Why, in addition, are value added tax (VAT) receipts expected to go up next year with most businesses all in the red, or quickly headed that way? True, government’s “coordinated border management strategy as well as reinforced anti-smuggling activities through intelligence gathering and networking” may have dividends to deliver, but I do not see “aggregate national consumption” growing even as both the public and private sectors appear close to retrenching. Indeed, concerning VAT, the MTEF/FSP document admits that the 2015 budget numbers were exaggerated, based as it were on the expectation of a 10 percent rate rise.
This leads to consideration of how the budget’s funding gap is to be made up. The MTEF/FSP proposes a budget of N6.04tn on revenues of N3.82tn. Not just is the resulting deficit (N2.22tn) below the 3 percent of GDP prescribed by the fiscal responsibility act, but it is also not that much of a burden in the light of a debt-to-GDP ratio currently at 12 percent. However, since you service debt out of one’s assets only when bankruptcy looms, the more useful measure of the sustainability of the country’s debt is our debt service-to-revenue numbers. With revenues heaving southwards inexorably, this is not as good looking as the debt-to-output numbers indicate.
Beyond this immediate fret-points, I am uncertain which is the larger cause for worry. The grab bag of nice initiatives that still need to be funded ― including protection for the poor and most vulnerable? Or the fact that the document’s allusion to the market and foreign investors does not sit well with the Buhari government’s current “body language”.

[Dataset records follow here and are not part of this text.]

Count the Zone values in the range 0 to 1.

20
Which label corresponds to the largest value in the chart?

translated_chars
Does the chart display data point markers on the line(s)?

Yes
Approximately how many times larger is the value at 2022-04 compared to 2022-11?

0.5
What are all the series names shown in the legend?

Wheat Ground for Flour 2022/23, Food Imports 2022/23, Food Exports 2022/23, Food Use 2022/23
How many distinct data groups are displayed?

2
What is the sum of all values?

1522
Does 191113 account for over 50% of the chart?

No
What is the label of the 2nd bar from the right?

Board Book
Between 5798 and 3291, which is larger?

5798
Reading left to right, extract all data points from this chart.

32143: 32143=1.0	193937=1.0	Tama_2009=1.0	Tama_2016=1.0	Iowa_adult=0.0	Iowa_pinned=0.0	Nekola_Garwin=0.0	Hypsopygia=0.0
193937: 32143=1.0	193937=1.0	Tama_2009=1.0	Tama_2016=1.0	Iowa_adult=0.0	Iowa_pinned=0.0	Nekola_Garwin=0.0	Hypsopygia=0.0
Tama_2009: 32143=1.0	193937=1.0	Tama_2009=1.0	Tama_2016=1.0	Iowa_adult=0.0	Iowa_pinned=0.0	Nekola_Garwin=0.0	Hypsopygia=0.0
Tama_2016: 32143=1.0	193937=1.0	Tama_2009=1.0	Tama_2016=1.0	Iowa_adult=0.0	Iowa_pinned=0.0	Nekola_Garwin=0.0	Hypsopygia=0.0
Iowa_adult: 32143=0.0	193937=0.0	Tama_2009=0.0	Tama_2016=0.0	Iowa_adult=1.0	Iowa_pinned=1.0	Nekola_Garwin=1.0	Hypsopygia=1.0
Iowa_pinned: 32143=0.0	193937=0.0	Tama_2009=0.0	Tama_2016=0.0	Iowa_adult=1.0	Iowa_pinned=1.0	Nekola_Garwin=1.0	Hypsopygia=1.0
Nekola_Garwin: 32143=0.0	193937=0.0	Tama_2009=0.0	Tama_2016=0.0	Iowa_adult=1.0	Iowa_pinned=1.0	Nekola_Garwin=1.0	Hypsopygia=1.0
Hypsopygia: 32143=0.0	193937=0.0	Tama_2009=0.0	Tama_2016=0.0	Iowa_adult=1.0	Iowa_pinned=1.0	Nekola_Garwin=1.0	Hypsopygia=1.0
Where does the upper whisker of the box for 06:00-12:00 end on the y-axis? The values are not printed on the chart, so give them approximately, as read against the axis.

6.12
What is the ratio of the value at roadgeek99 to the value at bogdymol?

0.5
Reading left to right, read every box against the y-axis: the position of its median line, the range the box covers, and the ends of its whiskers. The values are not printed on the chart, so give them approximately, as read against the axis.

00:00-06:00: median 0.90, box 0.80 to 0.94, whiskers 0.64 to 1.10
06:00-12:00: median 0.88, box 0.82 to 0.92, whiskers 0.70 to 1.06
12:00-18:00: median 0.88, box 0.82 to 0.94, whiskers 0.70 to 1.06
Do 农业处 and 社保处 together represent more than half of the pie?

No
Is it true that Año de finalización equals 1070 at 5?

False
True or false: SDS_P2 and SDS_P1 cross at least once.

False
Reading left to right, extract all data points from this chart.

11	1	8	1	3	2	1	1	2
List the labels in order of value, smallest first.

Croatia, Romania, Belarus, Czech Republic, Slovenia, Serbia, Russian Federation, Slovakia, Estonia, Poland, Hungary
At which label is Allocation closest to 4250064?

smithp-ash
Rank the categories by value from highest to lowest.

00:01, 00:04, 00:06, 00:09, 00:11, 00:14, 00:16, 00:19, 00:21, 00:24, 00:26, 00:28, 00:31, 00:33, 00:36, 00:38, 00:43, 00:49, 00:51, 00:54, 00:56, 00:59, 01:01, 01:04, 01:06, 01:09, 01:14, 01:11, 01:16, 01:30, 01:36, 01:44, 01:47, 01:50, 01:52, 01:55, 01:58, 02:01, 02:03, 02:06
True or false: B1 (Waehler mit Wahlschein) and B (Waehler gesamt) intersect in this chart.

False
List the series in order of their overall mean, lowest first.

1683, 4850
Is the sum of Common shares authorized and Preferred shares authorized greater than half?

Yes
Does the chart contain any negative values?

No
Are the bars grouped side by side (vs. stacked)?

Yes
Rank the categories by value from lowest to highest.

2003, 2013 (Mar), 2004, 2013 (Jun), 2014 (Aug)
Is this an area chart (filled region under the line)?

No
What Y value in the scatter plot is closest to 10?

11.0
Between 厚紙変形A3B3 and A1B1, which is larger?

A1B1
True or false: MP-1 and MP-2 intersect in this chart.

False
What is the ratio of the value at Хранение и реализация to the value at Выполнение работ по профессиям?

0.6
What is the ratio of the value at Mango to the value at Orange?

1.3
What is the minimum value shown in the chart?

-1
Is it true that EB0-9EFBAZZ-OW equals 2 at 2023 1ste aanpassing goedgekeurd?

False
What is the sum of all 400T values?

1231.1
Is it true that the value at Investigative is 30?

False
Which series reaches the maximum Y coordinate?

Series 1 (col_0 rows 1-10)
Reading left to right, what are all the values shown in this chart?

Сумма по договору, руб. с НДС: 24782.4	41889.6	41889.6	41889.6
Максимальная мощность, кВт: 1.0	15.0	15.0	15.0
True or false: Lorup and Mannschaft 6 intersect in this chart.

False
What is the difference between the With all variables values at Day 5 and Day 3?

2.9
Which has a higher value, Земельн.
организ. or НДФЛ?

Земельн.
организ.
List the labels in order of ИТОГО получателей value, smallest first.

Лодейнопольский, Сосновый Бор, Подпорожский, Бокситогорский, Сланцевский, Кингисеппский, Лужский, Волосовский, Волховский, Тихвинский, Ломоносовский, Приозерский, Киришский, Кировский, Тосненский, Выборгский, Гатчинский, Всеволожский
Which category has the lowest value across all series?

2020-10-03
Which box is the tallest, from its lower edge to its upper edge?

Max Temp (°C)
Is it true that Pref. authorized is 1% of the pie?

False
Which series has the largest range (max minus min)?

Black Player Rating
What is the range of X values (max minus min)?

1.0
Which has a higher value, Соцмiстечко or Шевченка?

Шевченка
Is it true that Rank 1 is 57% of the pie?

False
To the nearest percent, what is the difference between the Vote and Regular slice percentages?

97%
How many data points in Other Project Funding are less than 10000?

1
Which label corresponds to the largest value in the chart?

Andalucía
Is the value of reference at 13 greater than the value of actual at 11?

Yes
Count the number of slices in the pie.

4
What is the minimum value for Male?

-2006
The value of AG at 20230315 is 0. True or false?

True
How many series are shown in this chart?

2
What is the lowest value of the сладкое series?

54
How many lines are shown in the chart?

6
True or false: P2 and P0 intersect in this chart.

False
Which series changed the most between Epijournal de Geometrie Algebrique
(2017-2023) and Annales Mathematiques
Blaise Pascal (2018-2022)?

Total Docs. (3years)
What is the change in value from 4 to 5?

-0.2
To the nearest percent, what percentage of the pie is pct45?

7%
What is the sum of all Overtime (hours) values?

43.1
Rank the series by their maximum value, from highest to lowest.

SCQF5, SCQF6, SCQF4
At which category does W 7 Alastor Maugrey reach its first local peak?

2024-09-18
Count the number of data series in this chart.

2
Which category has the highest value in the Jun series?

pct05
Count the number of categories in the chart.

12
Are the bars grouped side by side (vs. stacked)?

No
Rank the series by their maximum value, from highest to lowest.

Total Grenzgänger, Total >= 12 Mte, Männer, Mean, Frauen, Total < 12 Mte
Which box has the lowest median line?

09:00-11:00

How is a conditional cash transfer scheme to work without data? Beneficiaries have got to be means-tested, at the very least. How long before we can build the infrastructure that helps collect and interrogate the requisite data? Then again, the N500bn bill for the social security initiative is so not enough given our acknowledged levels of need. And so we must sequence deployment. Unfortunately, the document fails to give a sense of what this would look like. To tell the truth, this inadequate budget and sequencing challenge presents itself all over the document. At its most insightful, the document describes a “phased Social Welfare Programme”. But “phased” and “sequenced” are neither synonyms nor interchangeable.